What We Lose

I’m going to South Africa in three weeks, and I picked up Zinzi Clemmons’ What We Lose as some sort of preparation. As a bridge between places.

A sense of place figures heavily here. Philly is where the protagonist, Thandi, grows up. Where she’s a “strange in-betweener:” wealthy, black, light-skinned, eclectic, envious. Philly is where she's excellence embodied. Philly is where tragedy strikes.

New York is where she ends up. Deep in Queens, in a vinyl-sided home, with long commutes to a Manhattan desk that she alternately cries and naps at. In New York, she grows into motherhood, marveling at the softness of her baby’s skin: “it is impossible, this feeling of his newness against my coarse fingers.”
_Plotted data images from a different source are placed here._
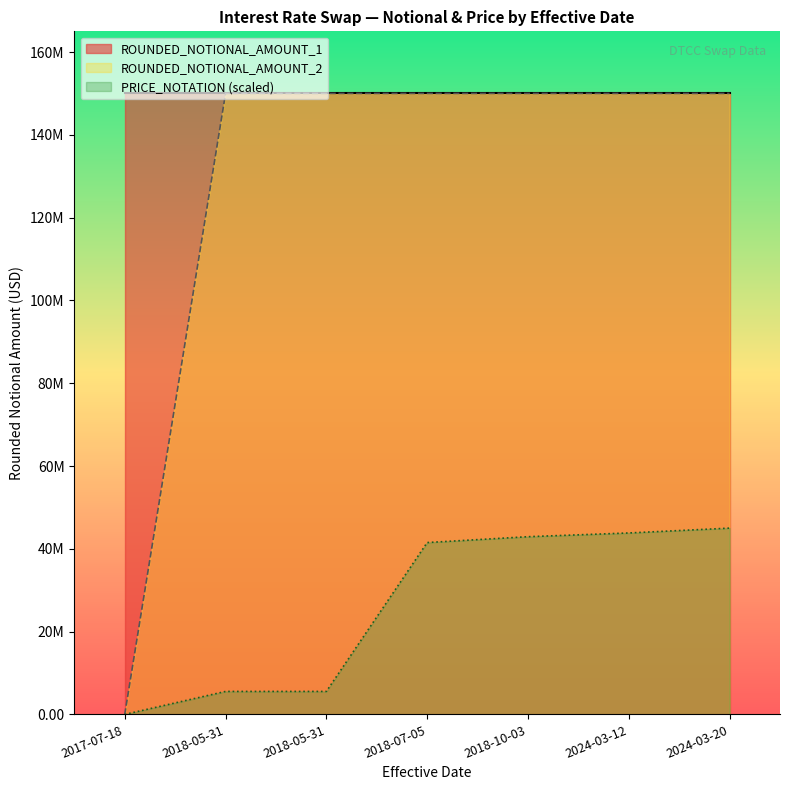

Reading left to right, what are all the values shown in this chart?

PRICE_NOTATION: 2024-03-12=3.0	2018-05-31=0.4	2018-05-31=0.4	2024-03-20=3.0	2018-10-03=2.9	2018-07-05=2.8	2017-07-18=0.0
ROUNDED_NOTIONAL_AMOUNT_1: 2024-03-12=150000000.0	2018-05-31=150000000.0	2018-05-31=150000000.0	2024-03-20=150000000.0	2018-10-03=150000000.0	2018-07-05=150000000.0	2017-07-18=150000000.0
ROUNDED_NOTIONAL_AMOUNT_2: 2024-03-12=150000000.0	2018-05-31=150000000.0	2018-05-31=150000000.0	2024-03-20=150000000.0	2018-10-03=150000000.0	2018-07-05=150000000.0	2017-07-18=0.0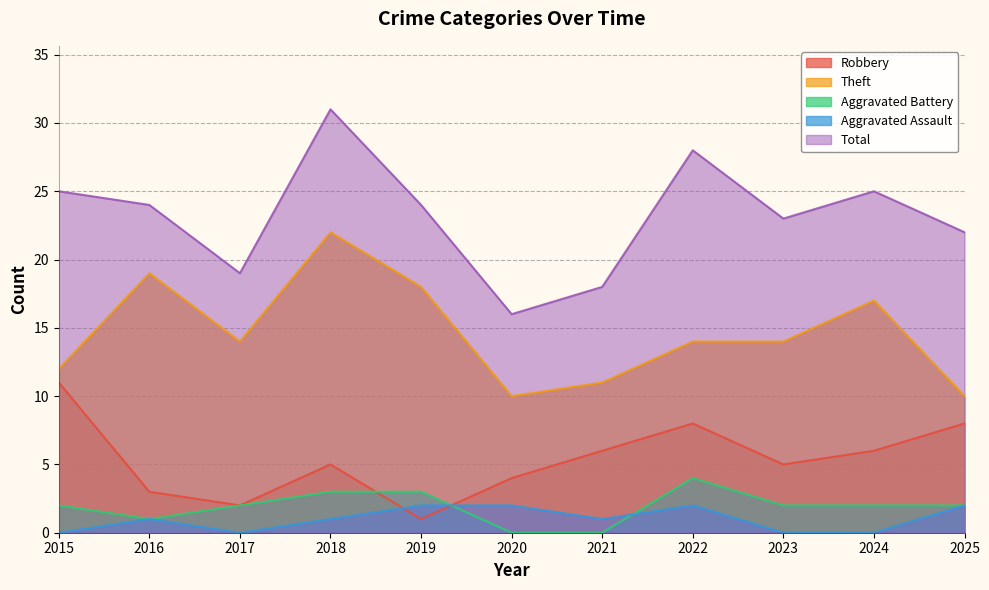

After their last crossing, which series has the higher values: Aggravated Assault or Robbery?

Robbery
And South Africa, all the while, studs her childhood. It’s where her mother is from, where her family spends each holiday, where her mind roams randomly – she's fascinated by serial killers’ wives, by Oscar Pistorius, by Winnie Mandela, by Kevin Carter’s suicide.

That ‘everywhere but nowhere’ feeling – the sense of disorientation I feel after a month of business travel or several successive airport connections – rings strongly here. From a distance, Thandi observes, every city looks alike:

As we flew along the highway back towards the suburbs, only lit-up billboards and the distant lights of the city were visible. I thought about how similar Johannesburg looked to where I live. Save for the occasional pedestrian walking on the side of the highway, we could have been in New York or Los Angeles. I thought about how every place on earth contained its tragedies, love stories, people surviving and others failing, and for this reason, from far enough of a distance and under enough darkness, they were all essentially the same.

The force of this book lies in its fragments. It is 200 pages of non-linear bits and pieces of a life – a pastiche of the good, the bad, the stuff that happened to someone else. And coursing through everything is grief. Her mother dies, and nothing is the same. The details of the decline are at once matter-of-fact and moving; crippling sadness coming in snatches between normal events. Just as Thandi is an in-betweener, grief is an in-between space. She writes of her father, “I envy the flatness in his voice, the feeling that he has steadily moved uphill away from our tragedy while I have managed to slide myself back down into a pit.” 

My own aunt died a month ago, of a sickeningly swift cancer, and I couldn’t read a page, a paragraph, even a word of What We Lose without thinking of her daughter. How the grief my cousin feels must pervade everything. How everything must look the same but feel different. How the feeling must be, as Nelson Mandela once put it, of being cut adrift. At least that’s how it feels to read it here.